Figure 11 shows a comparison between the normalised mass loss rates obtained with the TGA and the tube furnace. For the tube furnace TO_6 is used as reference temperature in Figure 11a, while for Figure 11b–d the thermocouples installed in the samples were used. As can be seen in these figures, the shape of the mass loss rate is similar for the tube furnace and the TGA. The tube furnace has a wider peak in the mass loss rate. The temperature at which CaCO\(_{3}\) reacts is significantly higher in the tube furnace than in the TGA, as is expected due to the increased effect of thermal lag for a large solid sample. Nevertheless, similar temperatures at the onset of the reaction are expected. It should be noted that the sample temperature in the tube furnace is measured inside the powder.
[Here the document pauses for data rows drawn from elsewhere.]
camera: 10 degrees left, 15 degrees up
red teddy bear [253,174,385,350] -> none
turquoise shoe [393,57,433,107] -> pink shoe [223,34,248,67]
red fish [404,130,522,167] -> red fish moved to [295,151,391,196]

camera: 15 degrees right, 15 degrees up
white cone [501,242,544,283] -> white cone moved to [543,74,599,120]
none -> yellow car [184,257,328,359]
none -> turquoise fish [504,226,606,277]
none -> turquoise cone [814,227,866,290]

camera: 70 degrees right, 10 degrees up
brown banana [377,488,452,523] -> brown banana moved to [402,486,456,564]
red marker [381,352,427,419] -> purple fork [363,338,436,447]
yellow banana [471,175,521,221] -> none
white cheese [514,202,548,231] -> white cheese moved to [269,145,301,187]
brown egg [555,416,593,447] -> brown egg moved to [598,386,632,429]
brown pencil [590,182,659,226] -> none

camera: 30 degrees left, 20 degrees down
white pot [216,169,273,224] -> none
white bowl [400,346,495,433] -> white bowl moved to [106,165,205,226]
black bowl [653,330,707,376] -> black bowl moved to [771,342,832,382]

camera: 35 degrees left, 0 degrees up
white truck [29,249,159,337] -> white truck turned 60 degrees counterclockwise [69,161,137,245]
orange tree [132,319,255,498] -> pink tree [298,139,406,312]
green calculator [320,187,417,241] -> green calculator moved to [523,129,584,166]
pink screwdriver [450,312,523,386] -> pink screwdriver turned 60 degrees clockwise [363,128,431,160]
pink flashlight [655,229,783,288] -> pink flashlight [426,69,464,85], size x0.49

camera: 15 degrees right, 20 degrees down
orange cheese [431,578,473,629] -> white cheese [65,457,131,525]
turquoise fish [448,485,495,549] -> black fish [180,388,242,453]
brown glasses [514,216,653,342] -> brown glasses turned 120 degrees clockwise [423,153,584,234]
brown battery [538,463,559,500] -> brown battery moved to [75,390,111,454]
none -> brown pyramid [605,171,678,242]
In order to determine the onset temperature, a thermocouple should be installed at the hottest point of the powder, which would be the sample surface around the location of TO_6. This was not done for the CaCO\(_{3}\) experiments because of the unreliability of installing a thermocouple at the surface of the powder. It is recommended to conduct further experiments with a solid sample to compare the onset temperature in the TGA with the tube furnace. This would allow to install a thermocouple at the sample surface.

Figure 11
figure 11

Normalised mass loss rate in the tube furnace versus TGA for CaCO\(_{3}\) using different measurement locations as reference values

6 Conclusions and Outlook

In this paper, the tube furnace with online mass loss measurement was introduced as a new bench scale experiment for the investigation of pyrolysis processes. In the sample region of the oven, a temperature difference of maximum 142 K is present for experiments with a heating rate of 3 K/min or 5 K/min and a flow rate of 10 l/min.

Commissioning experiments with CaCO\(_{3}\) were conducted to demonstrate the validity of the balance measurements of the mass loss rate. An excellent agreement was found between the CO\(_{2}\) production rate and the mass loss rate of the samples. These results were obtained both for 8.5 g as well as for 25 g of CaCO\(_{3}\) powder and for two different heating rates 3 K/min and 5 K/min, as well as for the isothermal parts at 1173 K at the end of the experiments. This demonstrates the functionality of the balance to perform online mass loss measurement during well-defined heating conditions.

The influence of sample size and heating rate was examined with the CaCO\(_{3}\) experiments. The onset temperature of the reaction remains the same for 3 K/min and 5 K/min, while the maximum mass loss rate and its temperature are larger for the higher heating rate. The effect of different sample sizes needs to be further examined with a sample that finishes reacting before the end of the test.

Additionally, a comparison with TGA measurements was made. As expected, the temperature at the reaction peak is higher in the tube furnace than in the TGA. However, it is expected that the onset temperature of the reaction is the same. In order to accurately compare this, temperature data at the hottest point of the sample would be needed. This would be at the middle of the sample at the surface. Unfortunately, it is not feasible to accurately measure a surface temperature with powder. It should be considered to conduct experiments on solid samples to further compare mass loss measurements of the tube furnace and the TGA.